— start of SOURCE DOCUMENT —

Your analysis is correct.

aditliverpoolfc wrote:
Option A is purely irrelevant as it doesn't really affect the causality mentioned in the argument. It simply doesn't really impact the conclusion.
Yes. We have no reason to think that the study was inaccurate just because many of the volunteers did not understand what the questionnaire was designed to measure.

aditliverpoolfc wrote:
Option B is incorrect. So what if the volunteers already had decent social skills, even before the volunteers attained their high levels of self-esteem.. The argument is precisely about increasing the current level of self esteem. Also, if you look closely, option B lies within the same causality framework as the conclusion. Hence incorrect.
Correct. The psychologist concludes that attaining a very high level of self-esteem leads to better social skills (self-esteem → social skills), so the assumption that better "social skills" were there even before "an exceptionally high level of self-esteem" was never made.

— end of SOURCE DOCUMENT —
— start of SOURCE DATA —

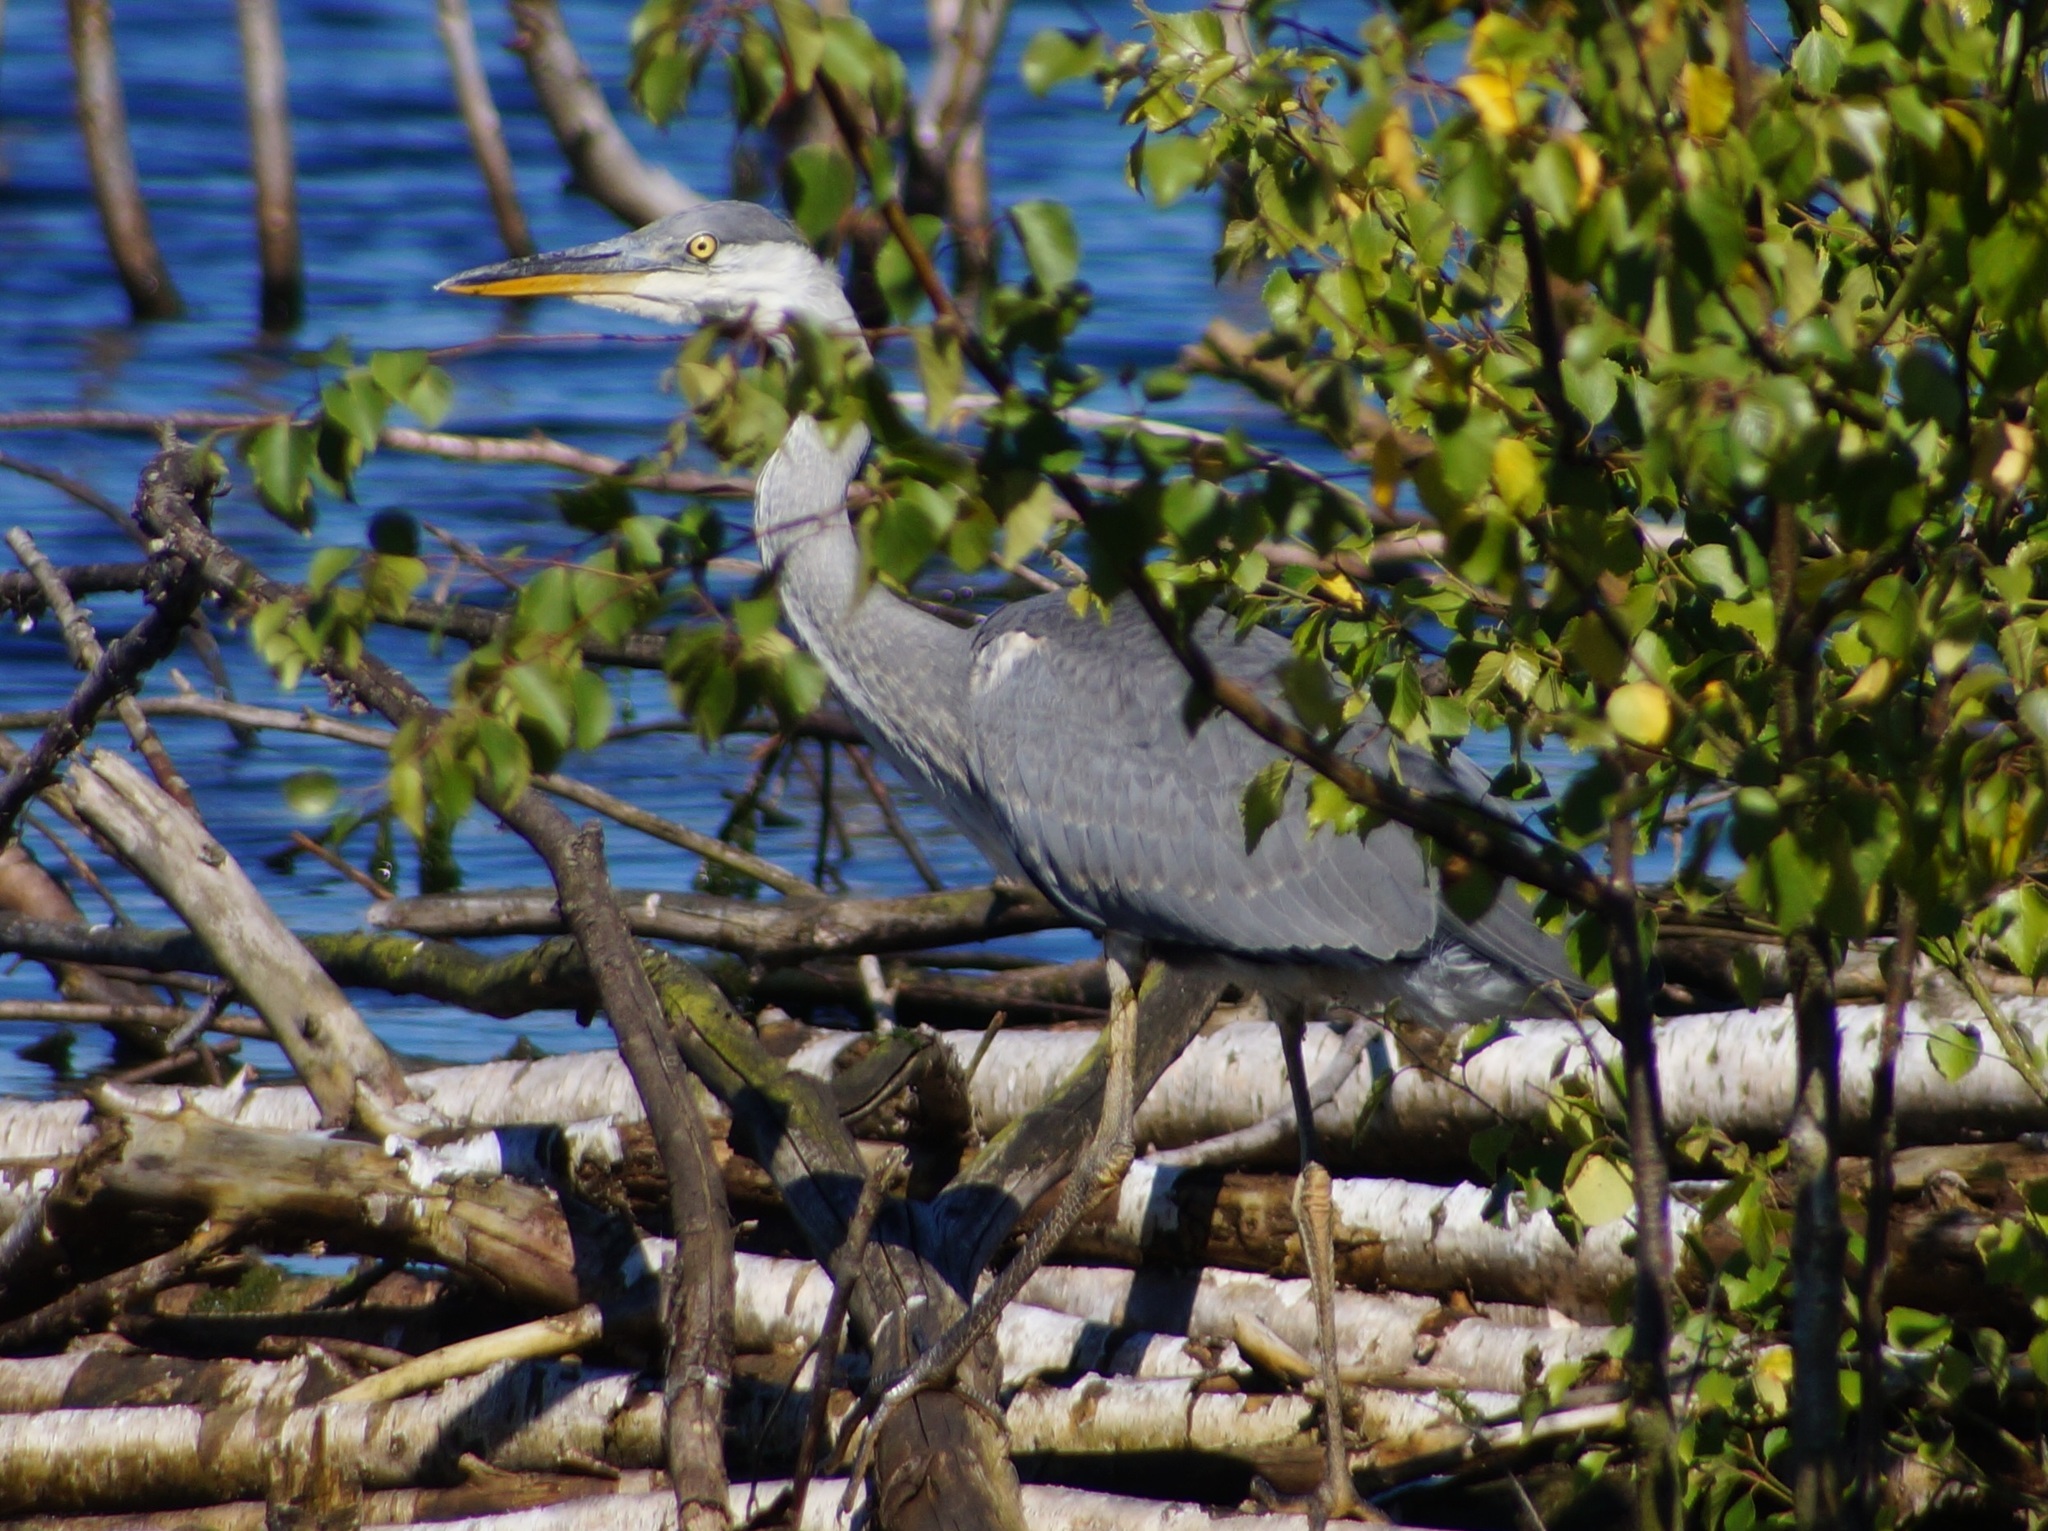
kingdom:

— end of SOURCE DATA —

- _THE EXERCISE_: Carry on the forum discussion of the self-esteem and social skills argument, picking up after its final sentence.

- _ANSWER TO THIS TASK_:
aditliverpoolfc wrote:
We are left with Option C and that obviously is the answer. As per my analysis, the reason option C is absolutely fine is that it states an Alternate effect, another way to weaken an argument ie. people with very high levels of self-esteem may tend to have a less accurate perception of the strength of their own social skills
Yes. If they don't have a good idea about how good their social skills are, then we can't rely on the findings of the study.